2.2   Defined Terms. Section 1.1 of the Credit Agreement is hereby amended as follows:

(a)    The definition of "Concessions" is hereby deleted in its entirety and replaced by the following:

"Concessions" means the mining concessions identified in Exhibit D of the Security Documents referred to in paragraphs 8, 11 and 12 of Schedule H hereto.

(b)    The definition of "Guarantees" is hereby deleted in its entirety and replaced by the following:

""Guarantees" means the unlimited guarantees entered into, or to be entered into, by each of the Guarantors in favour of the Administrative Agent as each may be amended, modified, supplemented or replaced from time to time, in form and substance satisfactory to the Administrative Agent, and pursuant to which the relevant Guarantor guarantees the payment and performance of all Secured Obligations of the Borrower."

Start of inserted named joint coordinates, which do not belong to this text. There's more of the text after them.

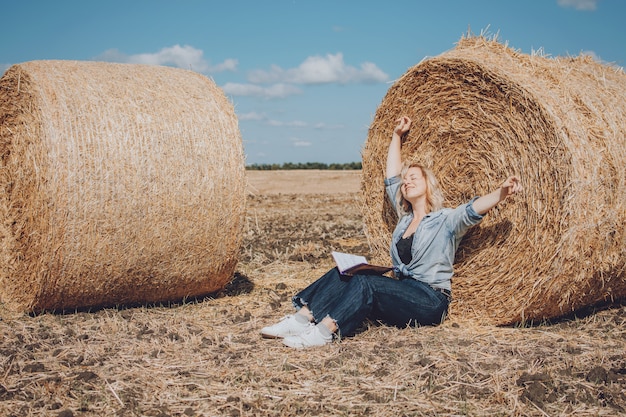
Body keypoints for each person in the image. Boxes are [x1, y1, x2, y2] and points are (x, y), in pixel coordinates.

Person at [261, 116, 522, 348]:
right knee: (346, 272)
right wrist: (397, 135)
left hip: (429, 300)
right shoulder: (404, 219)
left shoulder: (445, 220)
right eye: (406, 180)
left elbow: (471, 210)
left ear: (428, 185)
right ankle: (300, 319)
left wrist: (501, 192)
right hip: (403, 293)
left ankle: (324, 332)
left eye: (414, 178)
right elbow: (392, 178)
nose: (407, 182)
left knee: (366, 283)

(c)    The definition of "Guarantors" is hereby amended by adding the words "Mexgold, Metales, Cubo," immediately after the word "means";

(d)    The definition of "Mexgold Escrow Agreement" is hereby deleted in its entirety;

(e)    The definition of "Permitted Indebtedness" is hereby deleted in its entirety and replaced by the following:

""Permitted Indebtedness" means (without duplication):

(a)    the Secured Obligations of any Company;

(b)    trade payables and other accrued liabilities incurred by any Company in the ordinary course of business;

(c)    Indebtedness of any Company secured by a Permitted Lien;

(d)    Financing Leases or Purchase Money Obligations of any Company in an aggregate amount not to exceed $5,000,000 at any particular time;

(e)    Indebtedness of any of Gammon Holdings or Gammon Mexico to the Borrower;


- 3 -

(f)    Indebtedness of any of Metales or Cubo to Mexgold;

(g)    the Soyopa Indebtedness;

(h)    the MMDT Indebtedness; and

(i)    other Indebtedness of any Company consented to by the Administrative Agent."

(f)    The definition of "Permitted Liens" is hereby amended as follows:

(i)    in paragraph (o) thereof, by deleting "; and " and replacing it with ";";

(ii)    in paragraph (p) thereof, by deleting "."and replacing it with "; and"; and

(iii)   by adding the following paragraph immediately after paragraph (p) thereof:

"(q)    the MMDT Liens."

(g)    The definition of "Reserves" is hereby amended by deleting the reference therein to "Companies" and replacing it with "Gammon Group".

(h)    The following definitions are hereby added in alphabetical order:

"Cubo" means Compania Minera del Cubo S.A. de C.V.